In our ongoing series on agentic workflows with Dyad, we have highlighted the use of Dyad’s AI agent to create, refine, and analyze system models for model-based systems engineering.  In the first episode, we used Dyad’s AI agent to develop and calibrate a multi-domain friction brake model, demonstrating how agentic workflows can transform model development into a faster, more iterative, and insight-driven process.

In the latest videos, we tackle a new workflow- namely developing a coffee cup thermal model from minimal input data.  The agent begins with nothing more than a schematic and a few simulation plots originally created by Dr. Clément Coïc. From these limited artifacts, the agent interprets the image, identifies the relevant physics and components, and generates the Dyad model to simulate the transient cooling of the coffee.  We even calibrate the model using the agent to match existing results.

Watch the video to see how Dyad’s agent creates  and simulates the coffee cup thermal model in real time.

In the followup video, we continue using Dyad’s AI agent to restructure the thermal model and add physics.

Of course, we aren’t typically building models from images of models.  But this image was simply a proxy for the kinds of graphical representations that are commonly used as the starting points for modeling activities - engineering drawings, schematics, sketches in a notebook, PowerPoint drawings, etc.  In the video, we even explore interactions with the agent on a more abstract image.  

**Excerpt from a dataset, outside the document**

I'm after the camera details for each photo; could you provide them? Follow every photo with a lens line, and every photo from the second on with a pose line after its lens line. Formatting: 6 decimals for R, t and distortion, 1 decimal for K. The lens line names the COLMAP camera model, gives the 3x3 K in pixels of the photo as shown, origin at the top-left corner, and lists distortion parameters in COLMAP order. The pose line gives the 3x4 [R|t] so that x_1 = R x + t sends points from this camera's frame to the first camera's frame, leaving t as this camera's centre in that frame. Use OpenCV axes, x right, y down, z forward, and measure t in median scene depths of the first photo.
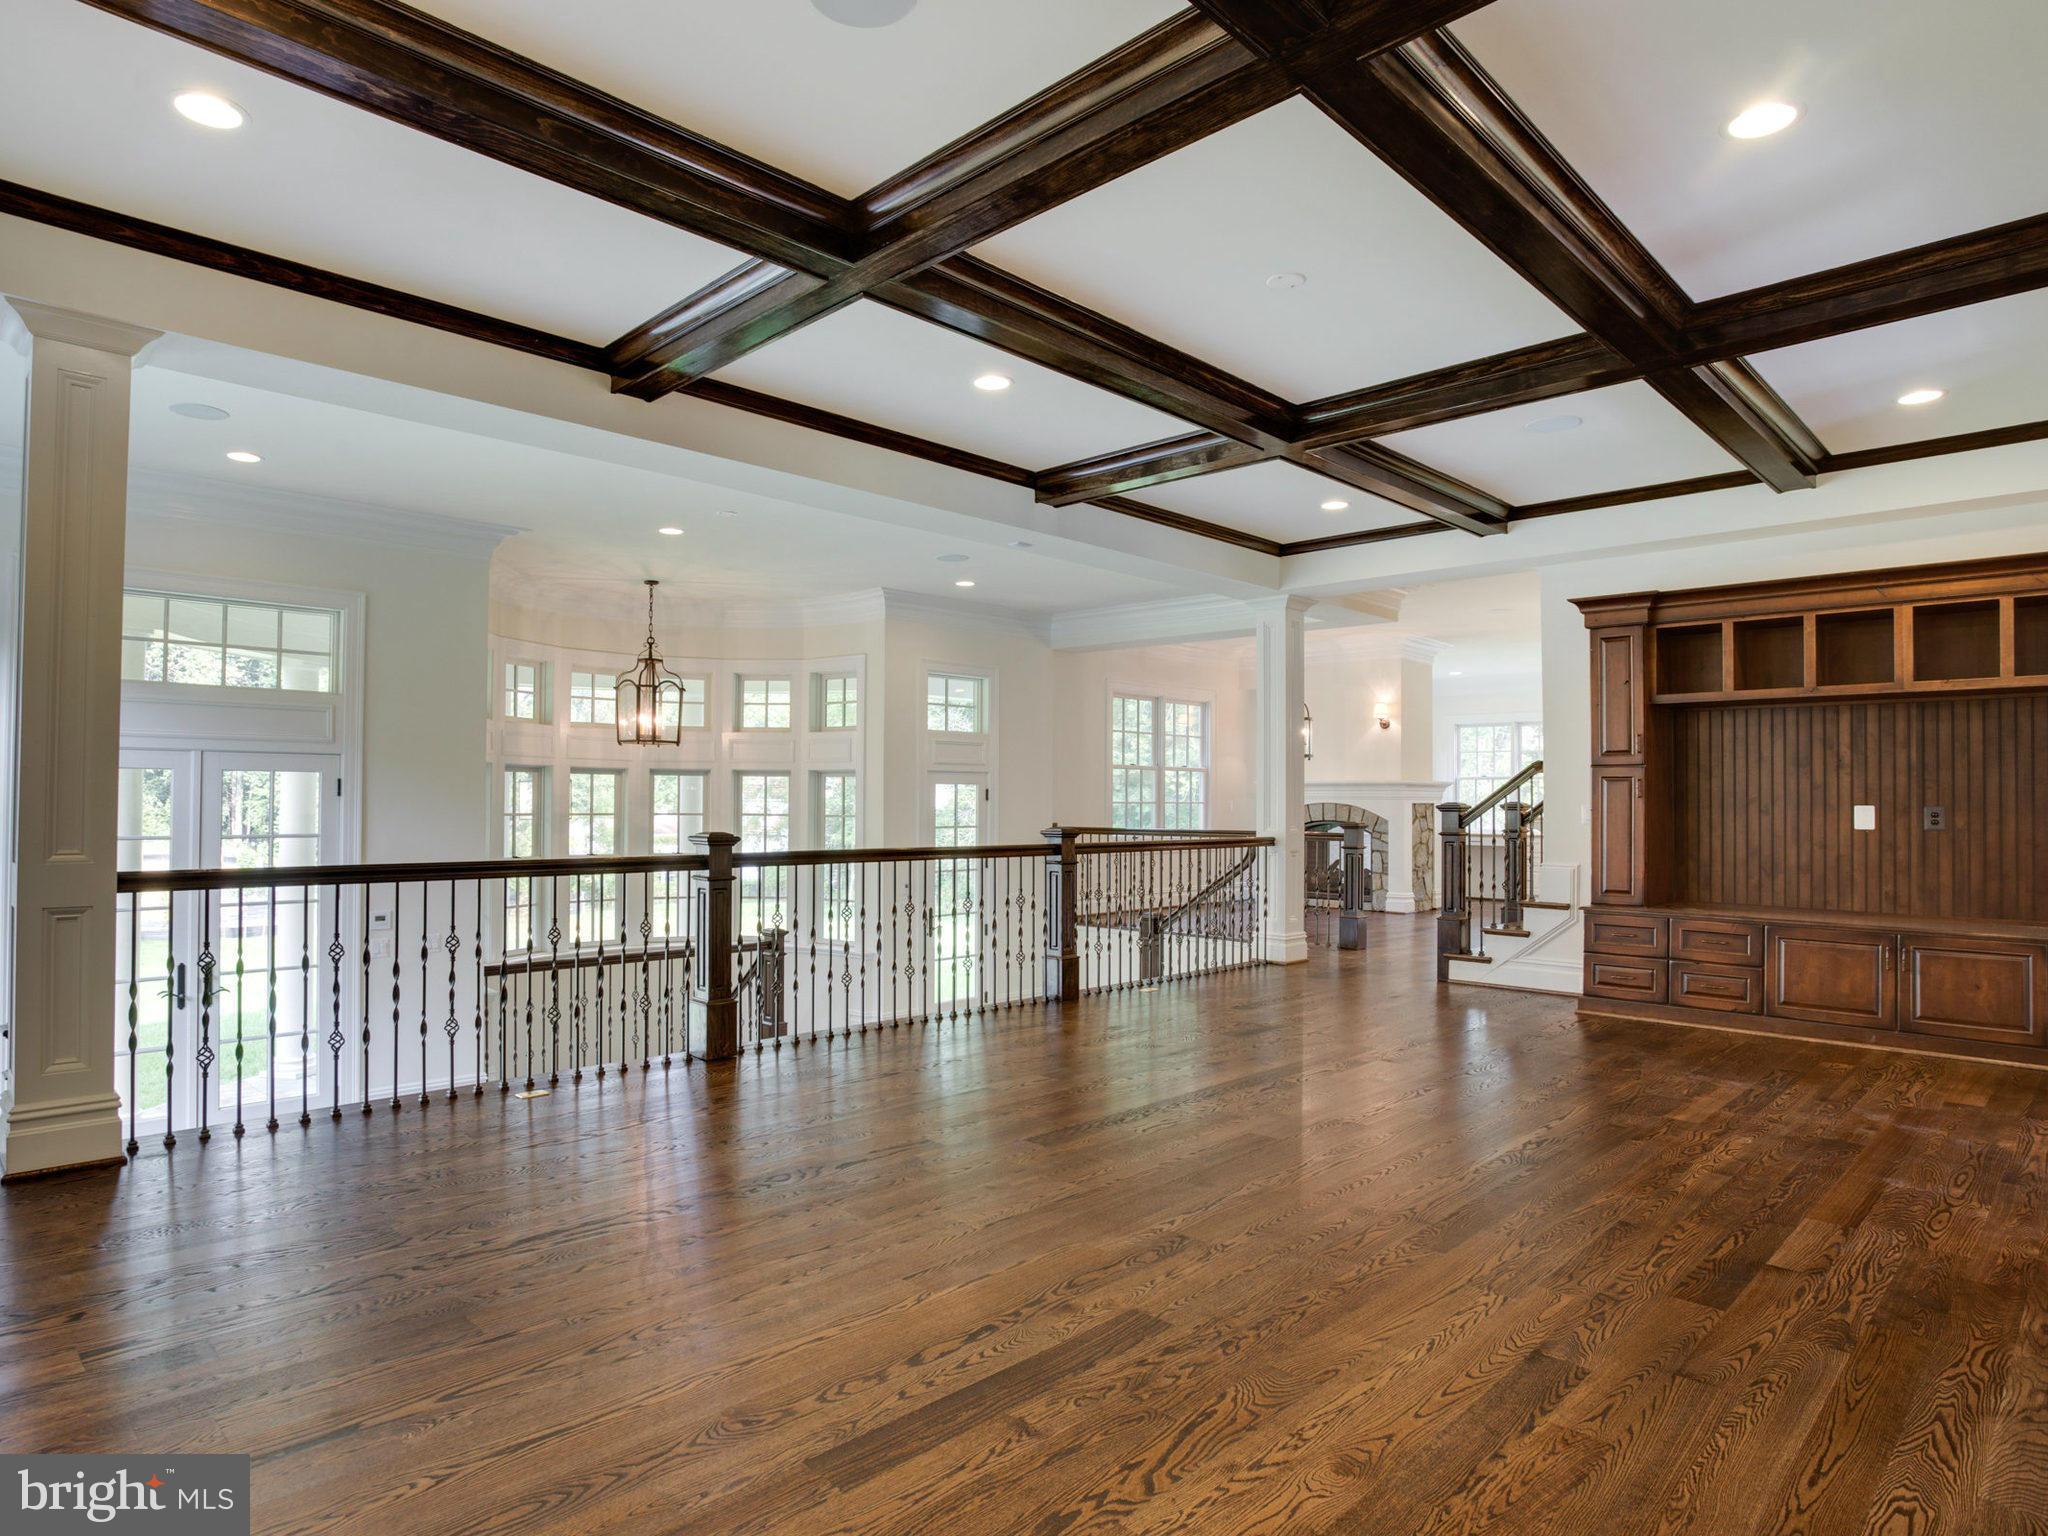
lens RADIAL K [[1151.8, 0, 1015.7], [0, 1151.8, 794.1], [0, 0, 1]] dist [-0.067618, 0.031251]
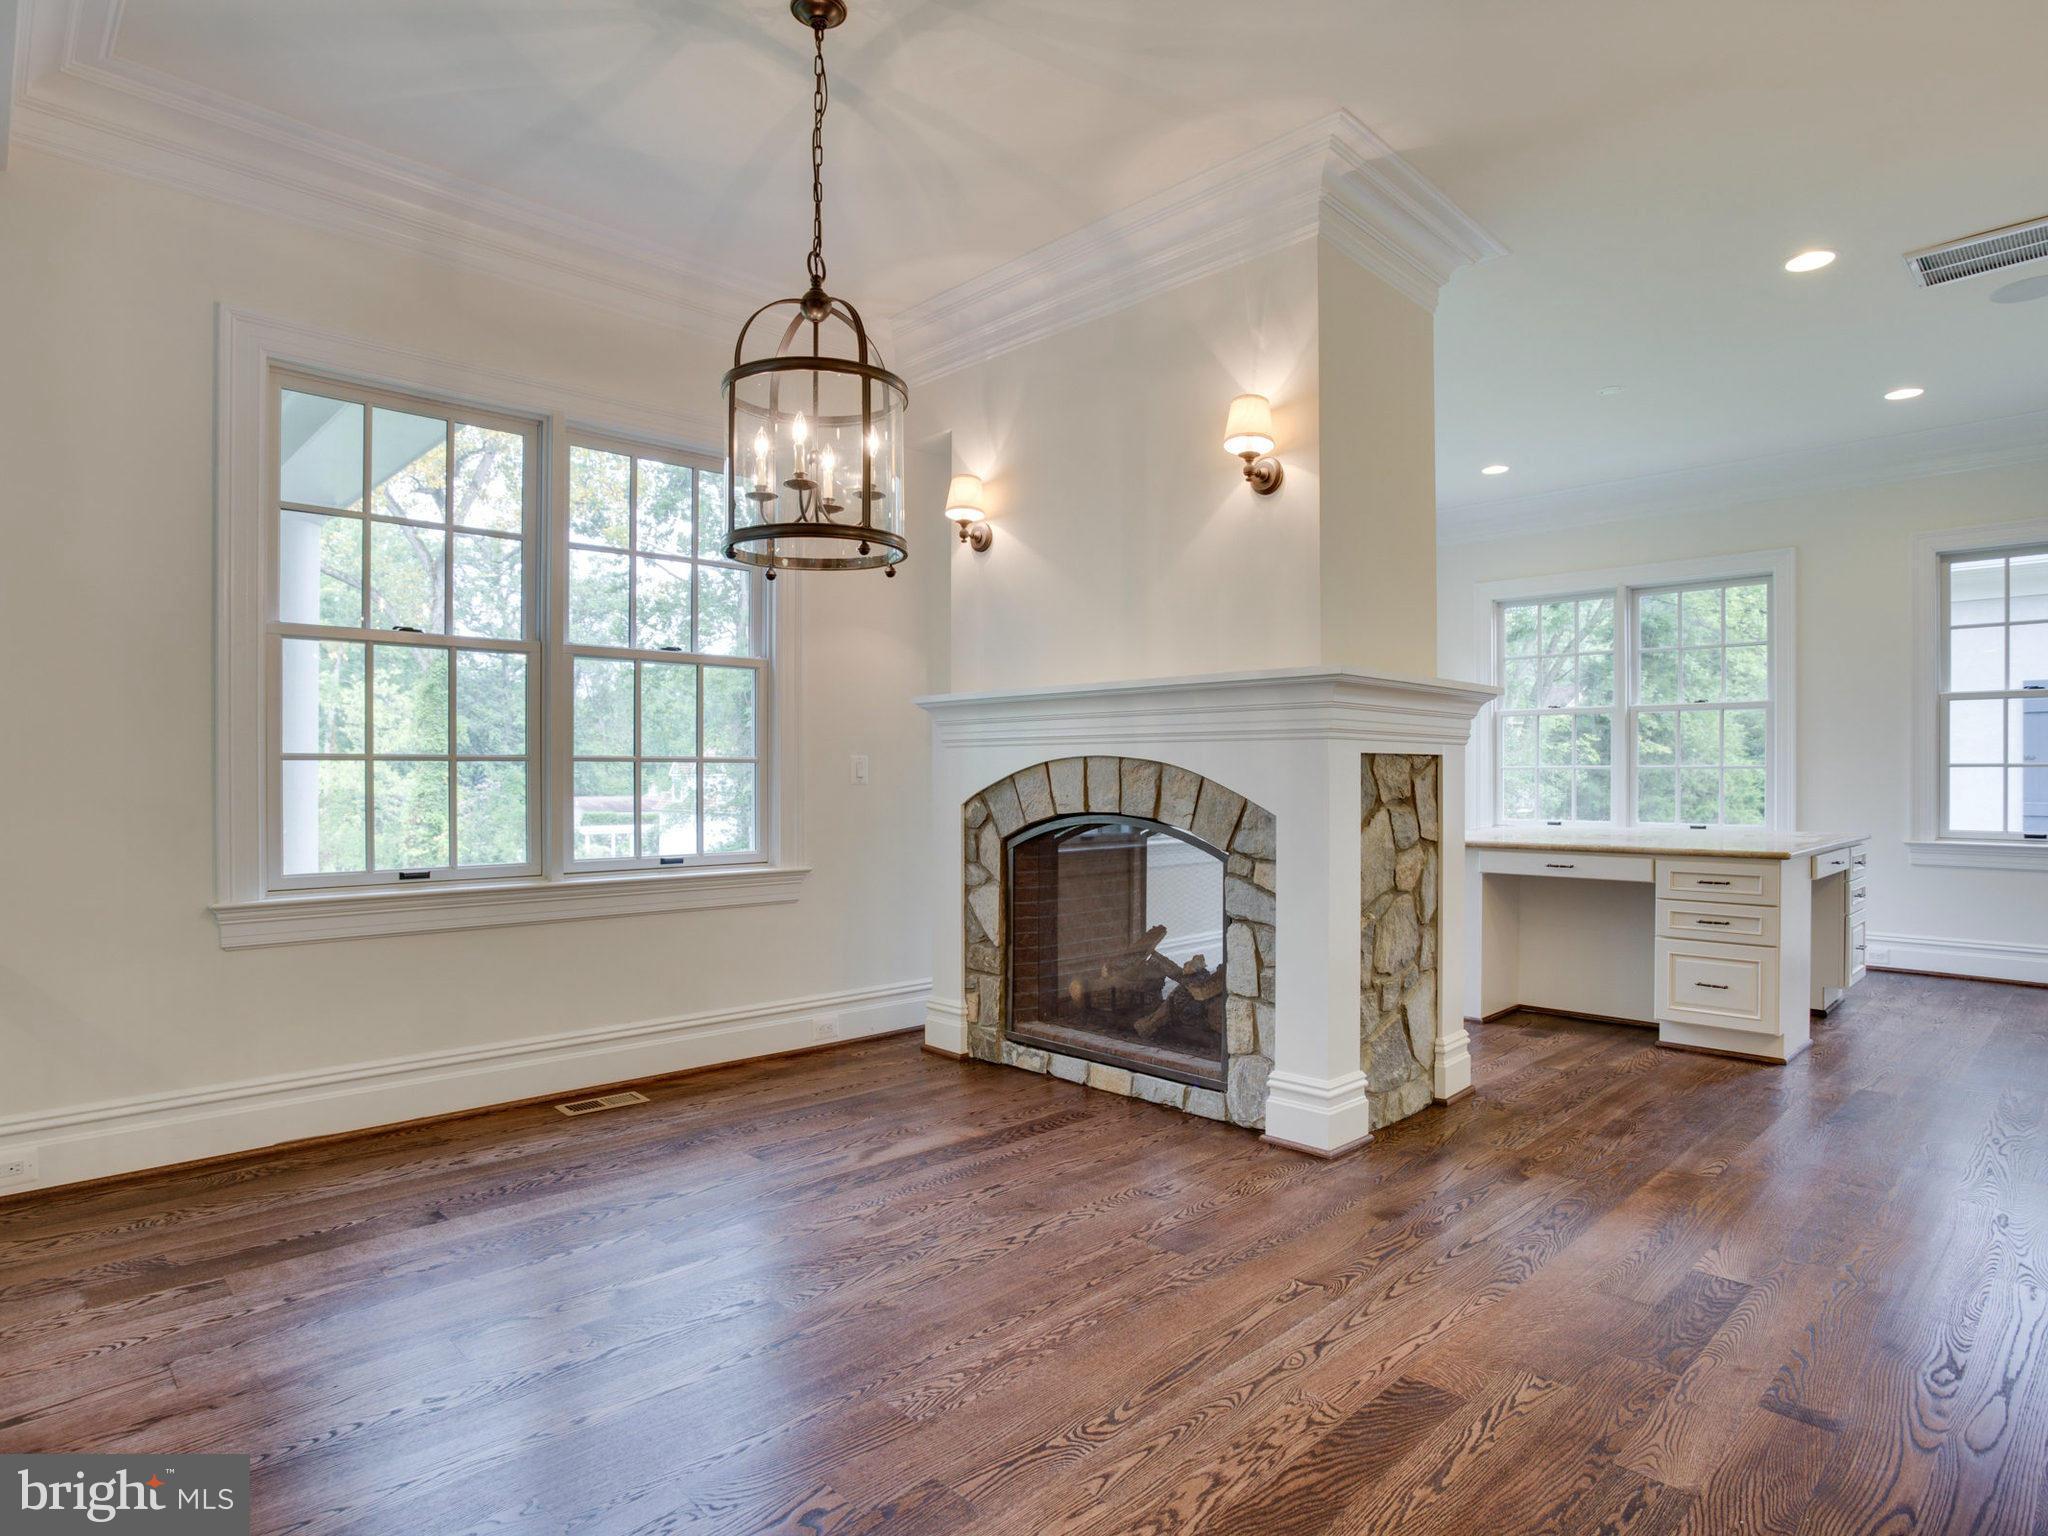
lens RADIAL K [[1125.3, 0, 1037.6], [0, 1125.3, 782.1], [0, 0, 1]] dist [-0.090618, 0.052717]
pose [[0.999929, -0.004030, -0.011180, 0.268841], [0.004174, 0.999909, 0.012867, 0.011199], [0.011128, -0.012913, 0.999855, 0.720372]]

What makes this capability significant is the sophistication of the workflow. Dyad’s AI agent bridges the gap between conceptual understanding and computational modeling, translating images, symbols, and contextual cues into executable, production-ready code. It doesn’t just recognize components; it understands the underlying physics, relationships, and governing equations that define the system’s behavior and can provide relevant engineering insight based on this information starting from model creation and continuing through the simulation of the model.  

This capability marks a significant shift in how models are built and validated. Agentic workflows offer potential gains in efficiency with less manual work, iterations, and specialized expertise (but let’s be honest, the engineers still need to know what they are doing!!).  Dyad’s agentic approach demonstrates how AI can compress that workflow, automating interpretation, generation, and testing, allowing engineers to move more seamlessly from idea to simulation to engineering analyses.

Beyond the immediate application, this example portends to a broader shift in engineering workflows. As AI becomes more capable of understanding design intent and physical reasoning, tools like Dyad will redefine what it means to model, simulate, and iterate. Instead of focusing on the coding and creation of the model, engineers can focus on higher level engineering workflows such as architectural exploration, validation, and optimization while AI handles the translation from prompts to executable code.

The result is not just efficiency. It’s a new kind of engineering collaboration between human insight and machine intelligence.